_What you need to do_
All records are to be transcribed in full; any pictures among them are to be skipped.

Before and after images

★ ★ ★ ★ ★ ★ ★

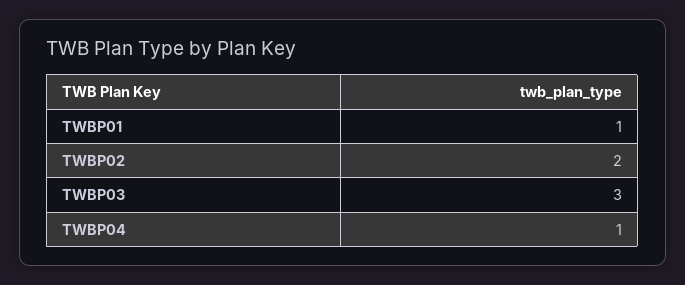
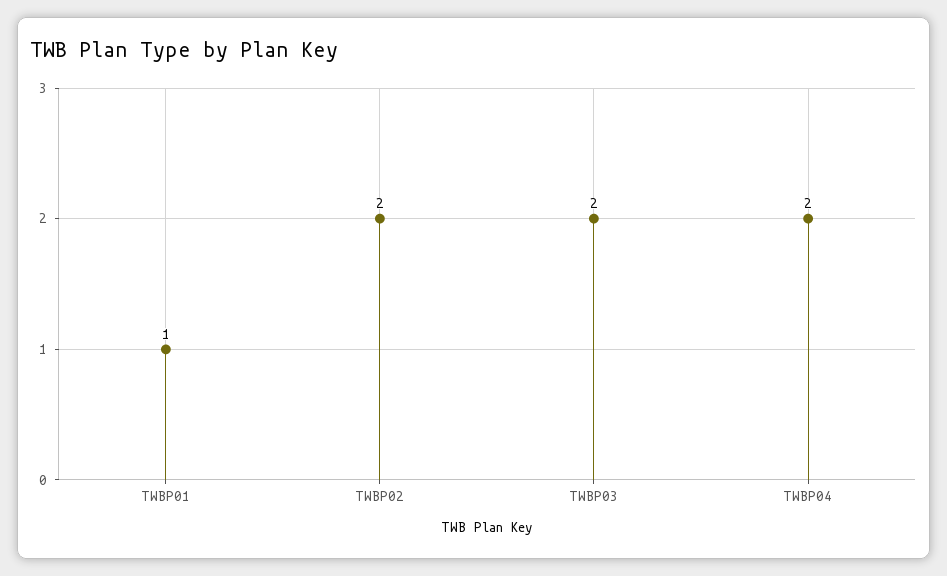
  {
    "TWBP01": 1,
    "TWBP02": 2,
-   "TWBP03": 3,
+   "TWBP03": 2,
-   "TWBP04": 1
+   "TWBP04": 2
  }

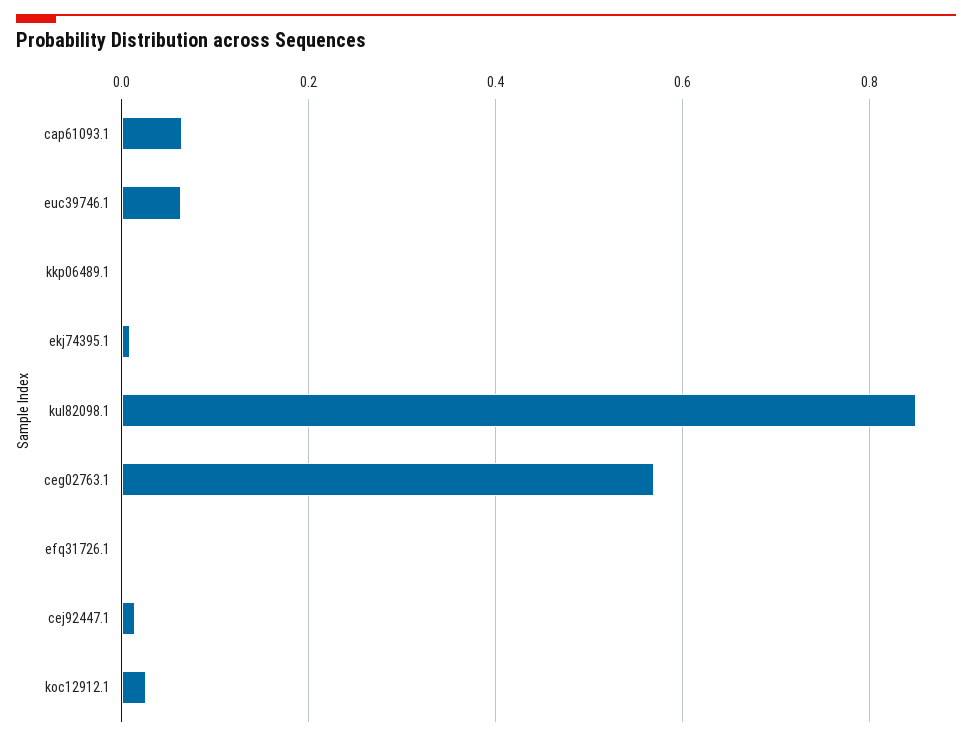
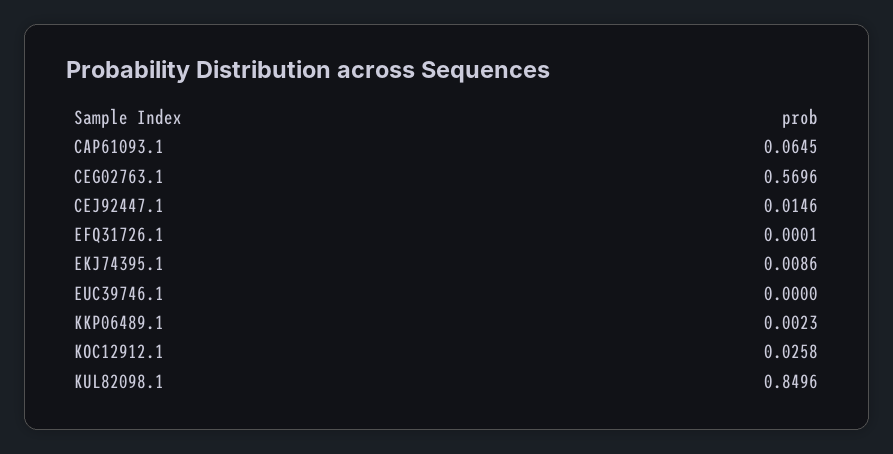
  {
    "cap61093.1": 0.0645,
-   "euc39746.1": 0.06,
+   "euc39746.1": 0,
    "kkp06489.1": 0.0023,
    "ekj74395.1": 0.0086,
    "kul82098.1": 0.8496,
    "ceg02763.1": 0.5696,
    "efq31726.1": 0.0001,
    "cej92447.1": 0.0146,
    "koc12912.1": 0.0258
  }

★ ★ ★ ★ ★ ★ ★

_Result for this exercise_
  {
    "TWBP01": 1,
    "TWBP02": 2,
-   "TWBP03": 3,
+   "TWBP03": 2,
-   "TWBP04": 1
+   "TWBP04": 2
  }

  {
    "cap61093.1": 0.0645,
-   "euc39746.1": 0.06,
+   "euc39746.1": 0,
    "kkp06489.1": 0.0023,
    "ekj74395.1": 0.0086,
    "kul82098.1": 0.8496,
    "ceg02763.1": 0.5696,
    "efq31726.1": 0.0001,
    "cej92447.1": 0.0146,
    "koc12912.1": 0.0258
  }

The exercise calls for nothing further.